Human names and semantic labels are metadata. They are not the source of truth.
When writing back to upstream systems:
- use canonical IDs after normalization
- keep raw configs faithful when the point is exact system state
- avoid inventing a Thane-only schema when the upstream object is already the right abstraction
This keeps the model-friendly layer separate from the machine-authority layer.
If multiple targets are plausible, say so and enumerate them when the set is small.
Good:
- return the two matching accounts
- return the matching label IDs and names
- return the matching entities with area and domain
Avoid silent best guesses unless the tool contract explicitly promises a deterministic winner.
The output of one tool should naturally support the input of the next.
Examples:
- list results include IDs needed for get or update
- search results include names that explain opaque IDs
- activity summaries include enough context to decide whether to inspect a specific item
- validation results point at the exact field or path that failed
If the model has to re-run a broad search just to recover the argument for a follow-up call, the first tool did not expose enough.
When the model needs generated information about available tools, capabilities, or activation affordances, default to compact structured data over narrative explanation.
The model should be able to tell:
- which tools are actually callable
- which capabilities are loaded vs merely available
- which exact tool names are valid
- which recovery path applies if a tool family uses raw-text fallback
Do not hide those distinctions in prose if a stable JSON shape would make them obvious.
If a tool expects an integer, path, enum, or boolean, say so explicitly in the schema and description. Do not assume the model will infer the type from the parameter name alone.
Bad:
forge_issue_get(number: "352")
Better:
forge_issue_get(number: 352)
Delegates burn iterations when a tool design forces a discovery step for something that could have been accepted literally.
Prefer tool shapes that accept exact file paths, IDs, or other canonical selectors directly when the caller already has them.
Stable path abstractions are also valid when they resolve
deterministically before execution. This is the lesson of
#377 and
PR #378: prefixes
like kb:, scratchpad:, and temp: are good abstractions when they
are backed by a shared resolver and collapse to concrete paths without
making the model search the filesystem.
Bad:
- requiring a search step before every file read or entity mutation
Better:
read_file(path="/home/thane/config.yaml")read_file(path="kb:reference/architecture.md")ha_automation_get(entity_id="automation.low_battery_warning")
Delegates are literal. They do not have human intuition about what an error "probably means."
Write tool contracts and errors so a delegate can:
- understand what failed
- identify the argument to change
- issue one better follow-up call
Tool descriptions should help with that. Include:
- required parameter names and types when they are easy to misuse
- what the tool returns when that is important for the next step
- literal examples when a value shape is non-obvious
- common failure modes when there is a known trap
For example, if a tool expects an integer issue number, say number (integer, not string) instead of just number.
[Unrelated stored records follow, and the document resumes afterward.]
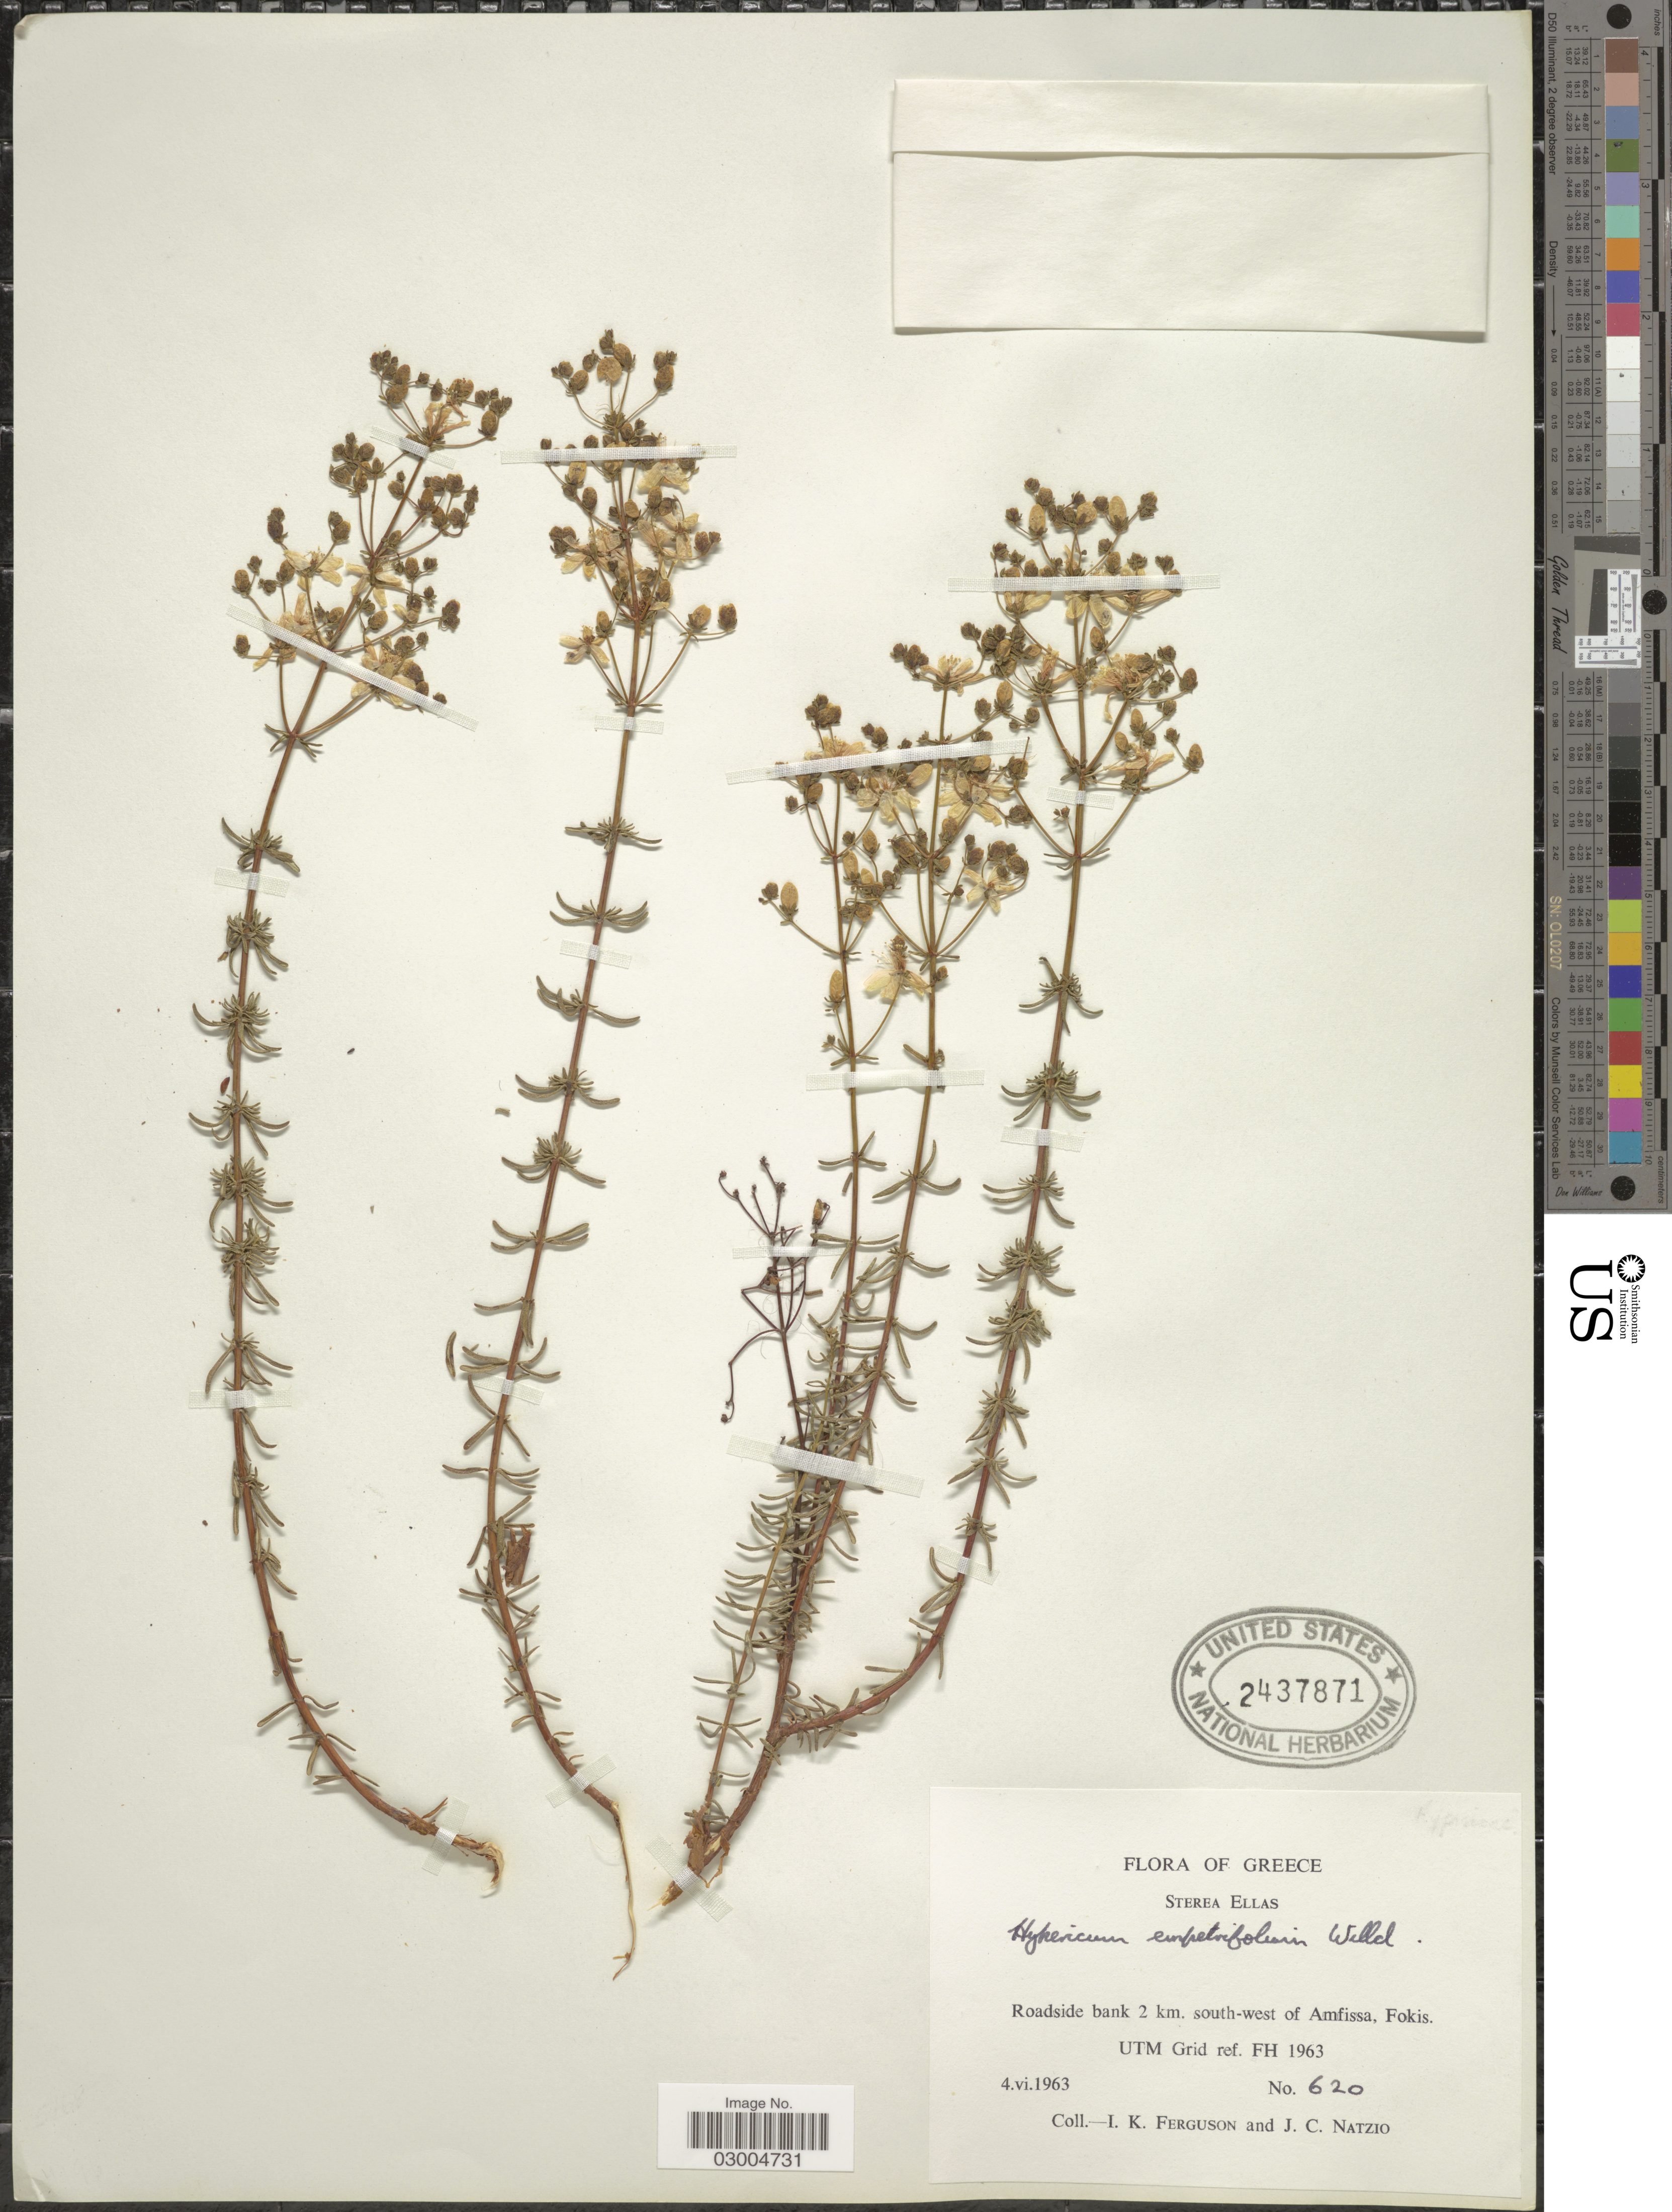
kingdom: Plantae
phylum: Tracheophyta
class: Magnoliopsida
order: Malpighiales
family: Hypericaceae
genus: Hypericum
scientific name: Hypericum empetrifolium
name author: Willd.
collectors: I. K. Ferguson & J. Natzio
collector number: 620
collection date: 1963-06-04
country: Greece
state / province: Central Greece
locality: Sterea Ellas. Roadside bank 2 km. south-west of Amfissa, Fokis. UTM Grid ref. FH 1963.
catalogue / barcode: US 2437871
If a delegate would need to ask itself "what do I try next?", the tool surface can probably be improved.
Before merging a new or changed tool, ask:
- From the tool name alone, can a model tell what it acts on?
- Are the parameters shaped the way a model is likely to think about the problem?
- Does the result include the canonical IDs needed for the next step?
- Does it also include the semantic names needed for interpretation?
- Are ambiguity and empty-result cases distinguished cleanly?
- Could a delegate recover from the error in one more attempt?
- Does the description call out parameter types where misuse is likely?
- Would multi-account or multi-target ambiguity be obvious to recover?
- Is the output compact structure instead of human-oriented narrative?
- Are we preserving exact upstream state where exactness matters?
If those answers are good, the tool surface is probably on the right track.